# Fly rod repair



## PERCHGILL (Feb 19, 2012)

Purchased a White River fly rod from Bass Pro. After the warranty expired, I broke what I will call the "tip section" of the rod. One of the employees at Bass Pro gave me the phone number for their repair shop in Ohio. The folks at the repair shop told me all they could do would be to simply put an eye on at the point where the rod broke. However, the break in the rod is in the middle of the "tip section." I don't want to put on eye on at that point b/c I assume I'll loose alot of "sensitivity." The folks at the repair were not aware of anyone who did fly rod repair. Any thoughts? Does anyone know who might be able to repair this rod? Thanks & tight lines.


----------



## flyrodder46 (Dec 31, 2011)

Your only hope would be to find someone else who has broken a different section of the rod, and buy the tip from them. One of the bad points of composite rods is that if a section breaks it must be completely replaced and not repaired as you can with a bamboo rod. I always thought that Bass Pro had a pretty good warranty replacement, but evidently not. Good luck in your search, but I think you need to start looking for a new rod.

D


----------



## twowack (Dec 21, 2010)

Ive seen sleeves used on that section but will change the feel enough to cause new words to come out of your face,and for the amount of cash your going to spend having it fixed you can part it out on flea bay or craigs list and work towards a better graphite rod.
Moving into a better rod is sometimes the best decision.
And look at the rods with better warranties it can be a big relief.
I fished with a guy out of a boat that was all over the place trying to flap his line out there, I bought a rod with 25 year warranty I expected the rod to get broken, fishing with the wild the man and it happened .Got reimbursed got into an even better rig.
Cheers!


----------



## wicklundrh (Mar 18, 2014)

The only other option I would recommend is to contact their repair shop again and see if they will send you just the tip section. Might cost you shipping or a small price but if you are in love with the rod, that is what I would do. 

They may only send you the blank tip portion however it would be pretty easy to find someone to tie just that section and match the wraps to your older section. You can even use the same guides and tip top that came off the broken rod portion you are replacing.


----------



## Davey Boy (Jan 5, 2011)

Try contacting someone from corporate customer service or a regional manager. I'm sure you would get better results, most companies will stand behind their products and your rod should be replaced not repaired .On a side note this would be a good time to upgrade and keep the White River for a back up or a loaner.


----------



## jjc155 (Oct 16, 2005)

Try to figure out what company actually made the rod.

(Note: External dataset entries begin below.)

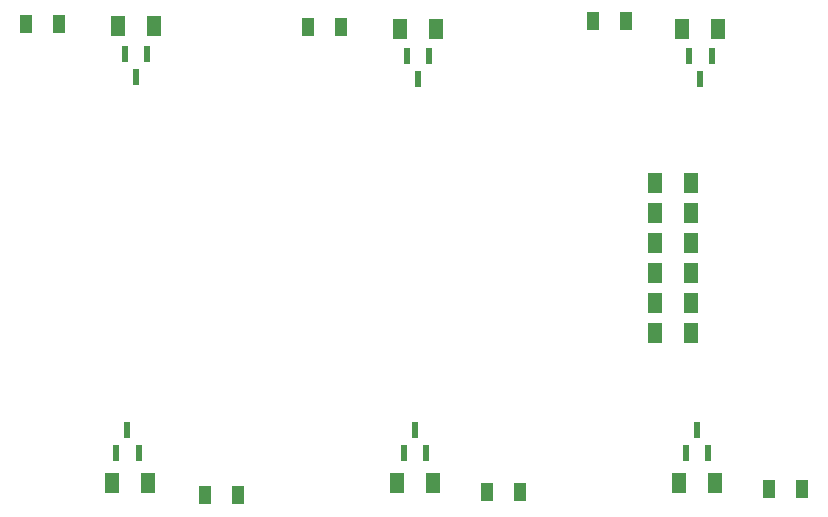
<source format=gtp>
G04 Layer_Color=8421504*
%FSLAX23Y23*%
%MOIN*%
G70*
G01*
G75*
%ADD10R,0.022X0.056*%
%ADD11R,0.046X0.069*%
%ADD12R,0.044X0.063*%
D10*
X2840Y5905D02*
D03*
X2803Y5981D02*
D03*
X2878D02*
D03*
X3780Y5897D02*
D03*
X3743Y5973D02*
D03*
X3818D02*
D03*
X4722Y5899D02*
D03*
X4685Y5975D02*
D03*
X4760D02*
D03*
X2812Y4726D02*
D03*
X2850Y4650D02*
D03*
X2775D02*
D03*
X4710Y4728D02*
D03*
X4747Y4652D02*
D03*
X4673D02*
D03*
X3770Y4728D02*
D03*
X3807Y4652D02*
D03*
X3733D02*
D03*
D11*
X3839Y6065D02*
D03*
X3721D02*
D03*
X4689Y5350D02*
D03*
X4571D02*
D03*
X4689Y5450D02*
D03*
X4571D02*
D03*
X4779Y6065D02*
D03*
X4661D02*
D03*
X4689Y5550D02*
D03*
X4571D02*
D03*
X4689Y5050D02*
D03*
X4571D02*
D03*
X4651Y4550D02*
D03*
X4769D02*
D03*
X4689Y5150D02*
D03*
X4571D02*
D03*
X3711Y4550D02*
D03*
X3829D02*
D03*
X4689Y5250D02*
D03*
X4571D02*
D03*
X2761Y4550D02*
D03*
X2879D02*
D03*
X2900Y6075D02*
D03*
X2782D02*
D03*
D12*
X3180Y4510D02*
D03*
X3070D02*
D03*
X4950Y4530D02*
D03*
X5060D02*
D03*
X2475Y6080D02*
D03*
X2585D02*
D03*
X4475Y6090D02*
D03*
X4365D02*
D03*
X3525Y6070D02*
D03*
X3415D02*
D03*
X4010Y4520D02*
D03*
X4120D02*
D03*
M02*

</source>
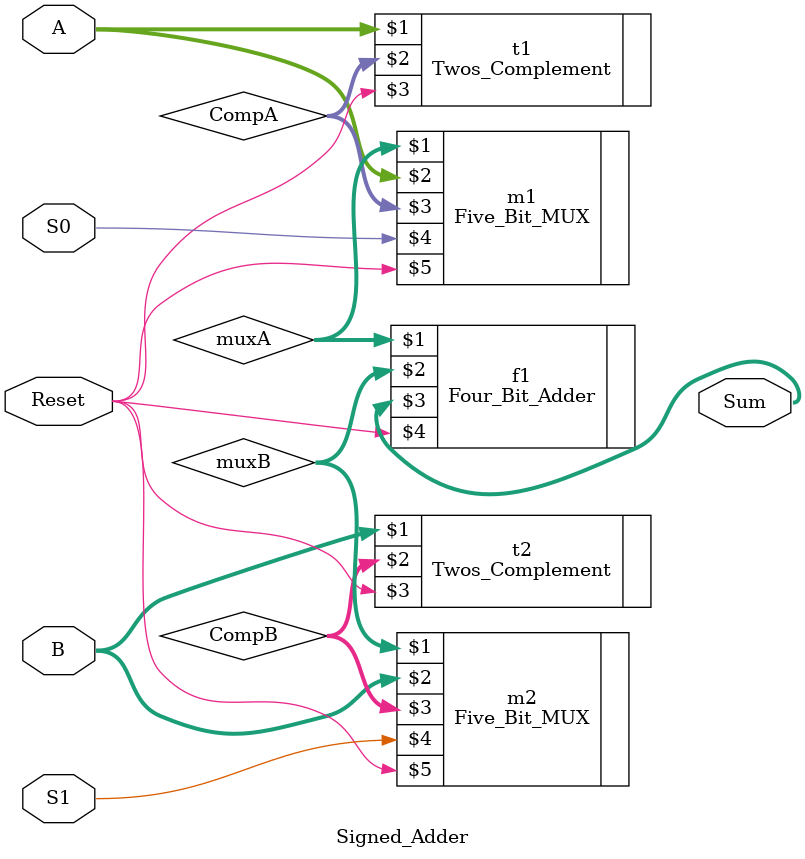
<source format=v>

module Signed_Adder(A,B,Sum,S0,S1,Reset);
	input [3:0] A,B;
	input Reset,S0,S1;
	output [5:0] Sum;
	wire [5:0] CompA,CompB,muxA,muxB;
	Twos_Complement t1(A,CompA,Reset);
	Twos_Complement t2(B,CompB,Reset);
	Five_Bit_MUX m1(muxA,A,CompA,S0,Reset);
	Five_Bit_MUX m2(muxB,B,CompB,S1,Reset);
	Four_Bit_Adder f1(muxA,muxB,Sum,Reset);
endmodule

//Due to after modification, the file name was unable to
//change, hence here Four_Bit_Adder is actually of 6 bits
</source>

I think Loomis used to make rods for bass pro, but not sure now (it may even say on the blank). Once you figure out what company made the rod/blank call THEM and see if they still make the section you need. Prop be able to pick a section up farely cheap, if they are still made.

J-


----------



## GuppyII (Sep 14, 2008)

The big issue is finding a matching tip section, you need to match that otherwise it's a lost cause. A lot of cabelas and bass pro rods are made in a certain run, when they are out, they are out, they are made on existing mandrel but the mat and epoxy will be a special blend for the company. They don't usually replace a section, they replace the whole rod with a comparable equivalent. In the case of their cheaper lines they only will have a year warranty or so, same as most companies. That's why some rods cost 600 bucks, they will replace your rod for a lifetime with comparable equipment. Sucks initially but works out in the long run.


----------



## STONE FLY (Feb 26, 2001)

Probly out of luck with the white river. Its not gonna be worth the time or trouble to try to get it fixed. What weight rod is it?


----------



## jaytothekizzay (Apr 1, 2002)

Time to upgrade

Sent from my SM-N900V using Ohub Campfire mobile app


----------